La libera forma ed i liberi versi, tra l’altro solo raramente sezionati in strofe (cfr “Eppure di quel poco”, p. 10), concedono al Poeta barese un linguaggio congeniale a questa poesia dal timbro narrativo.

I punti di vista ed i contingenti moduli temperamentali riescono a trovare equa voce, senza incappare in forzature né ermetiche né, men che meno, metriche. Riflessioni che giocano un ruolo primario nell’elaborazione dei versi. Se ne intuisce l’immediata trascrizione del pensiero. Sembra, in altre parole, non esserci la condizionante mediazione di una precisa programmazione estetica. Piuttosto, il perseguimento dell’obiettivo poetico è da intravedersi quasi per regola nell’inversione dell’ordine degli elementi sintattici o in una differente, meno drastica, collocazione.

Talora è lo stesso discorsivo verseggiare, lambiccato di significati estemporanei, a rendere il giusto senso del poetico.

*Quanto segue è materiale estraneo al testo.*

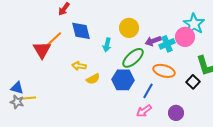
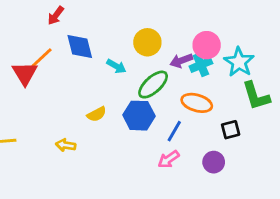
cyan star: (194, 24) -> (239, 62), moved
pink circle: (185, 37) -> (207, 45), moved
cyan arrow: (107, 45) -> (116, 66), turned -72
yellow arrow: (79, 66) -> (66, 145), moved
black square: (193, 82) -> (231, 130), moved, turned 32

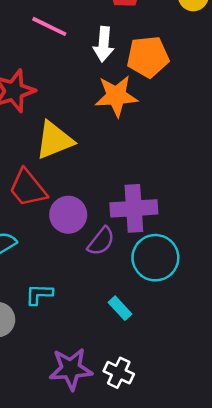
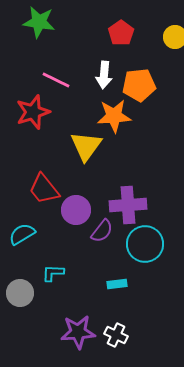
pink line: (49, 26) -> (56, 80), moved
yellow triangle: (54, 140) -> (86, 146), moved, turned -32
cyan rectangle: (120, 308) -> (117, 284), turned -54

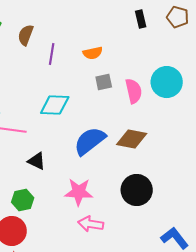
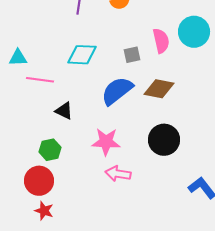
gray square: (104, 82) -> (132, 55), moved

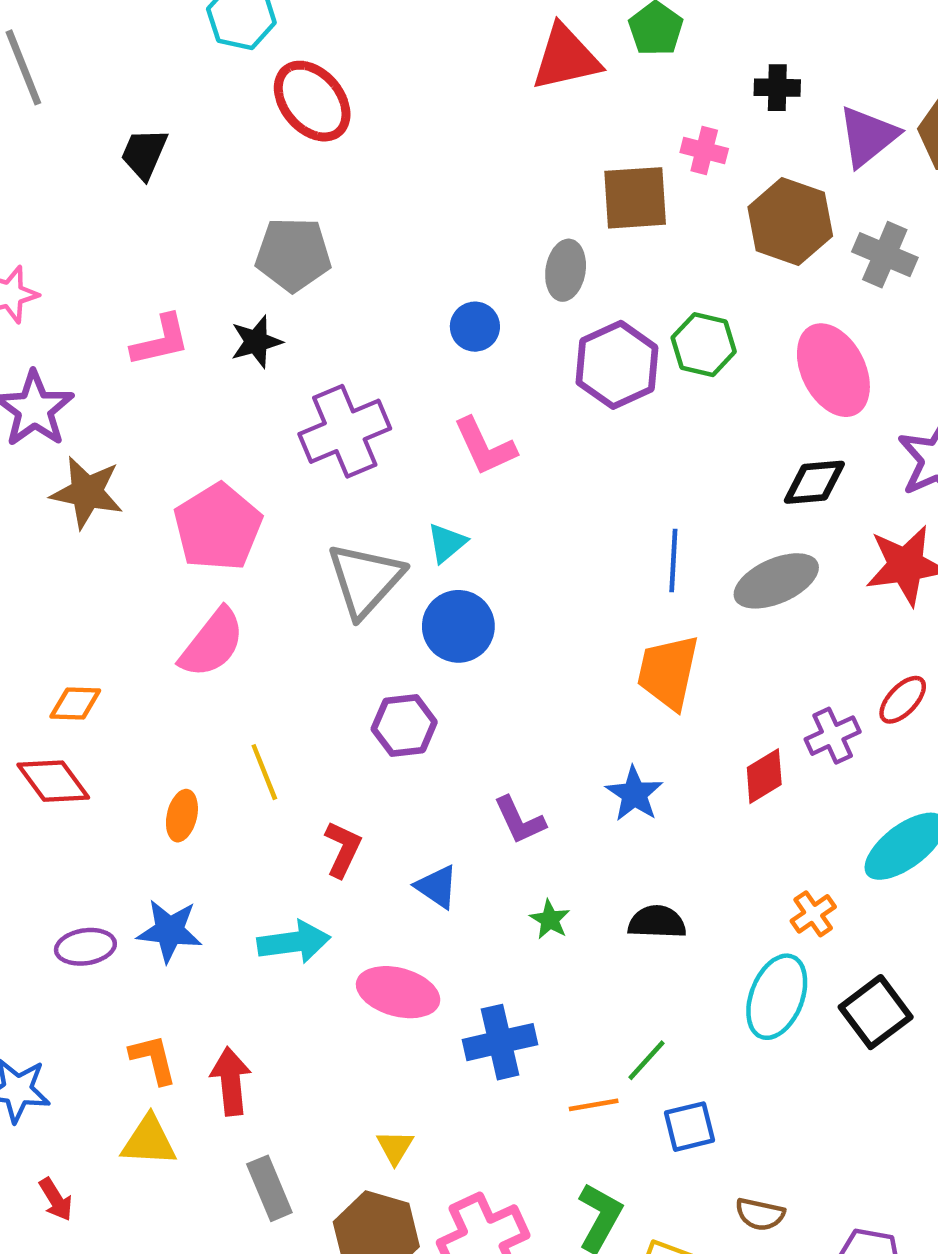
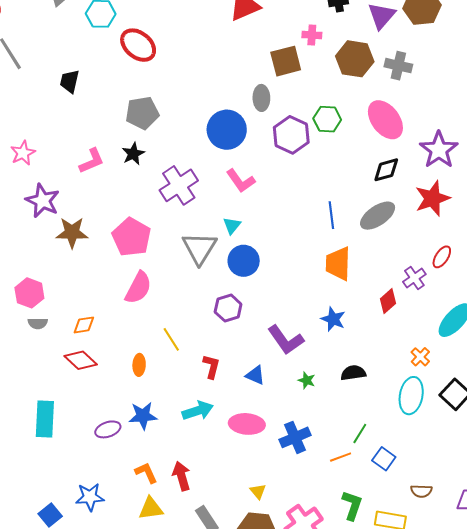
blue circle: (475, 327) -> (227, 130), size x1.8
purple L-shape: (520, 820) -> (286, 340), size x1.5
blue square: (690, 1127) -> (384, 459), turned -30

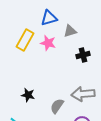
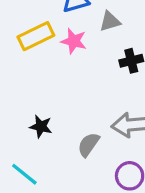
yellow rectangle: (25, 40) -> (36, 36), turned 35

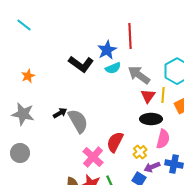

Ritengo vi sia un singolare ed utilissimo paradosso nella poetica dell’Autore. E cioè il fatto che l’impressione che si ha di primissimo acchito, prima di accingersi a leggere le varie poesie, scorrendo i relativi titoli, nel trasvolare l’indice, è di trovarsi di fronte ad un testo carico d’idealismo, che suggerisce riferimenti di misticismo e di filosofiche premesse.